## Exercise goal
No picture belongs in the copy. Repeat each line below exactly.

------------------------

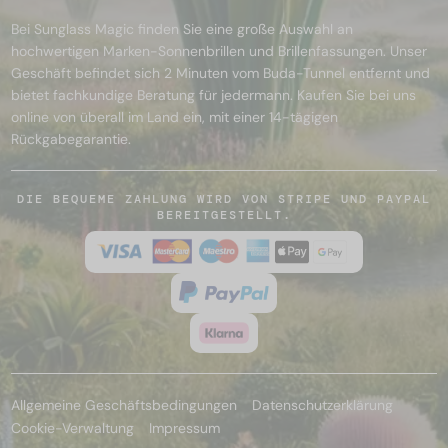
Bei Sunglass Magic finden Sie eine große Auswahl an
hochwertigen Marken-Sonnenbrillen und Brillenfassungen. Unser
Geschäft befindet sich 2 Minuten vom Buda-Tunnel entfernt und
bietet fachkundige Beratung für jedermann. Kaufen Sie bei uns
online von überall im Land ein, mit einer 14-tägigen
Rückgabegarantie.
DIE BEQUEME ZAHLUNG WIRD VON STRIPE UND PAYPAL
BEREITGESTELLT.
Allgemeine Geschäftsbedingungen
Datenschutzerklärung
Cookie-Verwaltung
Impressum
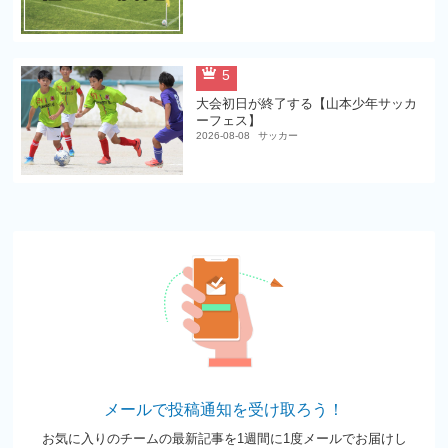
5
大会初日が終了する【山本少年サッカ
ーフェス】
2026-08-08
サッカー
メールで投稿通知を受け取ろう！
お気に入りのチームの最新記事を1週間に1度メールでお届けし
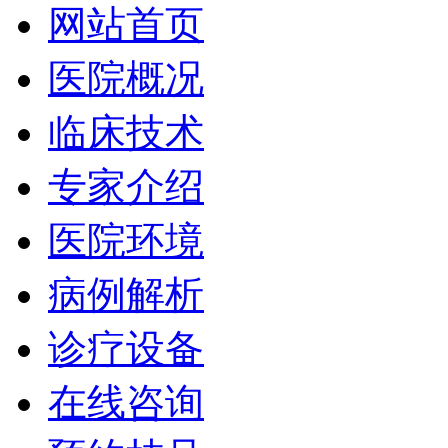
网站首页
医院概况
临床技术
专家介绍
医院环境
病例解析
诊疗设备
在线咨询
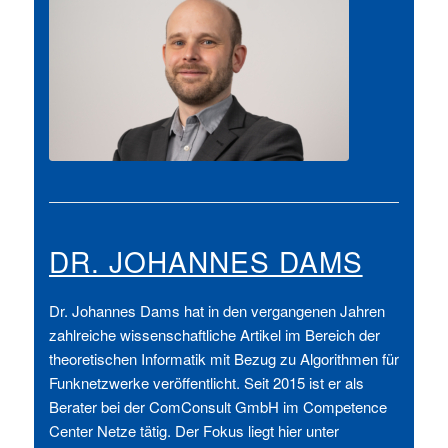
DR. JOHANNES DAMS
Dr. Johannes Dams hat in den vergangenen Jahren
zahlreiche wissenschaftliche Artikel im Bereich der
theoretischen Informatik mit Bezug zu Algorithmen für
Funknetzwerke veröffentlicht. Seit 2015 ist er als
Berater bei der ComConsult GmbH im Competence
Center Netze tätig. Der Fokus liegt hier unter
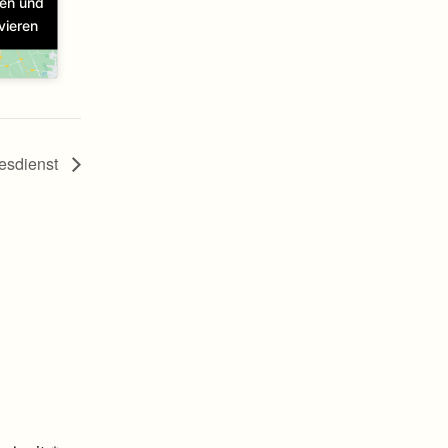
ren und
vieren
tesdienst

------------------------

## Answer to this problem
Bei Sunglass Magic finden Sie eine große Auswahl an
hochwertigen Marken-Sonnenbrillen und Brillenfassungen. Unser
Geschäft befindet sich 2 Minuten vom Buda-Tunnel entfernt und
bietet fachkundige Beratung für jedermann. Kaufen Sie bei uns
online von überall im Land ein, mit einer 14-tägigen
Rückgabegarantie.
DIE BEQUEME ZAHLUNG WIRD VON STRIPE UND PAYPAL
BEREITGESTELLT.
Allgemeine Geschäftsbedingungen
Datenschutzerklärung
Cookie-Verwaltung
Impressum
5
大会初日が終了する【山本少年サッカ
ーフェス】
2026-08-08
サッカー
メールで投稿通知を受け取ろう！
お気に入りのチームの最新記事を1週間に1度メールでお届けし
网站首页
医院概况
临床技术
专家介绍
医院环境
病例解析
诊疗设备
在线咨询
DR. JOHANNES DAMS
Dr. Johannes Dams hat in den vergangenen Jahren
zahlreiche wissenschaftliche Artikel im Bereich der
theoretischen Informatik mit Bezug zu Algorithmen für
Funknetzwerke veröffentlicht. Seit 2015 ist er als
Berater bei der ComConsult GmbH im Competence
Center Netze tätig. Der Fokus liegt hier unter
ren und
vieren
tesdienst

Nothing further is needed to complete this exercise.